There have been many creative videos done from the perspective of the patient. Talia Castellano made a huge impact on the world through her video blogs on dealing with cancer and her love for fashion and makeup. She was able to express her artistic side and feel a sense of normalcy in being a teenager. Her legacy continues on after she lost her battle to neuroblastoma on July 16, 2013.

Another great video that sticks out in my mind is Kelly Clarkson’s song, Stronger created at Seattle Children’s Hospital. It shows an incredible amount of resiliency that the children have as they battle through treatment.

A recent one that I came across was the cup song from Pitch Perfect. The patient, Carmen changed the lyrics to the fight and defeat of her cancer.

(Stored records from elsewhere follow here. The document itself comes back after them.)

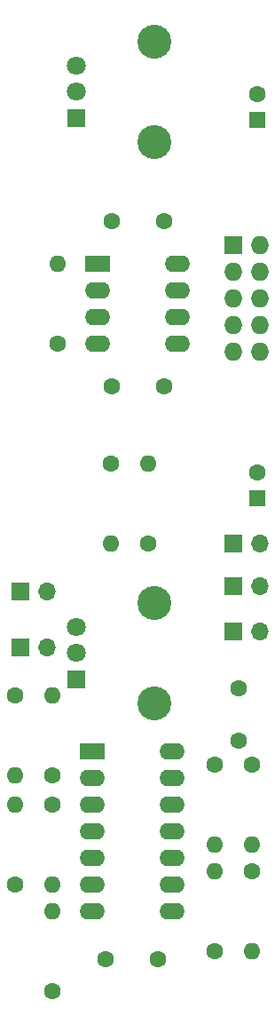
<source format=gbr>
%TF.GenerationSoftware,KiCad,Pcbnew,(5.1.9)-1*%
%TF.CreationDate,2021-06-01T20:47:54+01:00*%
%TF.ProjectId,KosmicSuperspreader,4b6f736d-6963-4537-9570-657273707265,rev?*%
%TF.SameCoordinates,Original*%
%TF.FileFunction,Soldermask,Top*%
%TF.FilePolarity,Negative*%
%FSLAX46Y46*%
G04 Gerber Fmt 4.6, Leading zero omitted, Abs format (unit mm)*
G04 Created by KiCad (PCBNEW (5.1.9)-1) date 2021-06-01 20:47:54*
%MOMM*%
%LPD*%
G01*
G04 APERTURE LIST*
%ADD10O,2.400000X1.600000*%
%ADD11R,2.400000X1.600000*%
%ADD12C,3.240000*%
%ADD13C,1.800000*%
%ADD14R,1.800000X1.800000*%
%ADD15O,1.600000X1.600000*%
%ADD16C,1.600000*%
%ADD17R,1.727200X1.727200*%
%ADD18O,1.727200X1.727200*%
%ADD19O,1.700000X1.700000*%
%ADD20R,1.700000X1.700000*%
%ADD21R,1.600000X1.600000*%
G04 APERTURE END LIST*
D10*
%TO.C,U2*%
X157734000Y-135382000D03*
X150114000Y-150622000D03*
X157734000Y-137922000D03*
X150114000Y-148082000D03*
X157734000Y-140462000D03*
X150114000Y-145542000D03*
X157734000Y-143002000D03*
X150114000Y-143002000D03*
X157734000Y-145542000D03*
X150114000Y-140462000D03*
X157734000Y-148082000D03*
X150114000Y-137922000D03*
X157734000Y-150622000D03*
D11*
X150114000Y-135382000D03*
%TD*%
D10*
%TO.C,U1*%
X158242000Y-88900000D03*
X150622000Y-96520000D03*
X158242000Y-91440000D03*
X150622000Y-93980000D03*
X158242000Y-93980000D03*
X150622000Y-91440000D03*
X158242000Y-96520000D03*
D11*
X150622000Y-88900000D03*
%TD*%
D12*
%TO.C,RV2*%
X156083000Y-77291000D03*
X156083000Y-67691000D03*
D13*
X148583000Y-69991000D03*
X148583000Y-72491000D03*
D14*
X148583000Y-74991000D03*
%TD*%
D12*
%TO.C,RV1*%
X156090000Y-130810000D03*
X156090000Y-121210000D03*
D13*
X148590000Y-123510000D03*
X148590000Y-126010000D03*
D14*
X148590000Y-128510000D03*
%TD*%
D15*
%TO.C,R12*%
X161798000Y-146812000D03*
D16*
X161798000Y-154432000D03*
%TD*%
D15*
%TO.C,R11*%
X165354000Y-154432000D03*
D16*
X165354000Y-146812000D03*
%TD*%
D15*
%TO.C,R10*%
X146304000Y-150622000D03*
D16*
X146304000Y-158242000D03*
%TD*%
D15*
%TO.C,R9*%
X151892000Y-115570000D03*
D16*
X151892000Y-107950000D03*
%TD*%
D15*
%TO.C,R8*%
X155448000Y-107950000D03*
D16*
X155448000Y-115570000D03*
%TD*%
D15*
%TO.C,R7*%
X146304000Y-148082000D03*
D16*
X146304000Y-140462000D03*
%TD*%
D15*
%TO.C,R6*%
X161798000Y-144272000D03*
D16*
X161798000Y-136652000D03*
%TD*%
D15*
%TO.C,R5*%
X165354000Y-144272000D03*
D16*
X165354000Y-136652000D03*
%TD*%
D15*
%TO.C,R4*%
X142748000Y-140462000D03*
D16*
X142748000Y-148082000D03*
%TD*%
D15*
%TO.C,R3*%
X142748000Y-137668000D03*
D16*
X142748000Y-130048000D03*
%TD*%
D15*
%TO.C,R2*%
X146812000Y-88900000D03*
D16*
X146812000Y-96520000D03*
%TD*%
D15*
%TO.C,R1*%
X146304000Y-130048000D03*
D16*
X146304000Y-137668000D03*
%TD*%
D17*
%TO.C,J6*%
X163576000Y-87122000D03*
D18*
X166116000Y-87122000D03*
X163576000Y-89662000D03*
X166116000Y-89662000D03*
X163576000Y-92202000D03*
X166116000Y-92202000D03*
X163576000Y-94742000D03*
X166116000Y-94742000D03*
X163576000Y-97282000D03*
X166116000Y-97282000D03*
%TD*%
D19*
%TO.C,J5*%
X145796000Y-120142000D03*
D20*
X143256000Y-120142000D03*
%TD*%
D19*
%TO.C,J4*%
X166116000Y-119634000D03*
D20*
X163576000Y-119634000D03*
%TD*%
D19*
%TO.C,J3*%
X166116000Y-115570000D03*
D20*
X163576000Y-115570000D03*
%TD*%
D19*
%TO.C,J2*%
X145796000Y-125476000D03*
D20*
X143256000Y-125476000D03*
%TD*%
D19*
%TO.C,J1*%
X166116000Y-123952000D03*
D20*
X163576000Y-123952000D03*
%TD*%
D16*
%TO.C,C6*%
X156384000Y-155194000D03*
X151384000Y-155194000D03*
%TD*%
%TO.C,C5*%
X164084000Y-134366000D03*
X164084000Y-129366000D03*
%TD*%
%TO.C,C4*%
X156972000Y-100584000D03*
X151972000Y-100584000D03*
%TD*%
%TO.C,C3*%
X156972000Y-84836000D03*
X151972000Y-84836000D03*
%TD*%
%TO.C,C2*%
X165862000Y-72684000D03*
D21*
X165862000Y-75184000D03*
%TD*%
D16*
%TO.C,C1*%
X165862000Y-108752000D03*
D21*
X165862000Y-111252000D03*
%TD*%
M02*

</source>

Families, friends and loved ones can also express their feelings of coping with someone’s illness. It allows them to show their support in the virtual world in a private or public message. Think about how amazing the person receiving the message would feel.

So as crazy as I am, I created my own video with my two young boys today. It is dedicated to a dear friend of mine Deb Vilas, who is a leader in the child life field and battling breast cancer. She is always staying optimistic and uses humor as a great way to release her anger with her illness.

The creativity that can come from the tech world is endless. So what are you going to create with your patients, kids or just yourself? Have fun!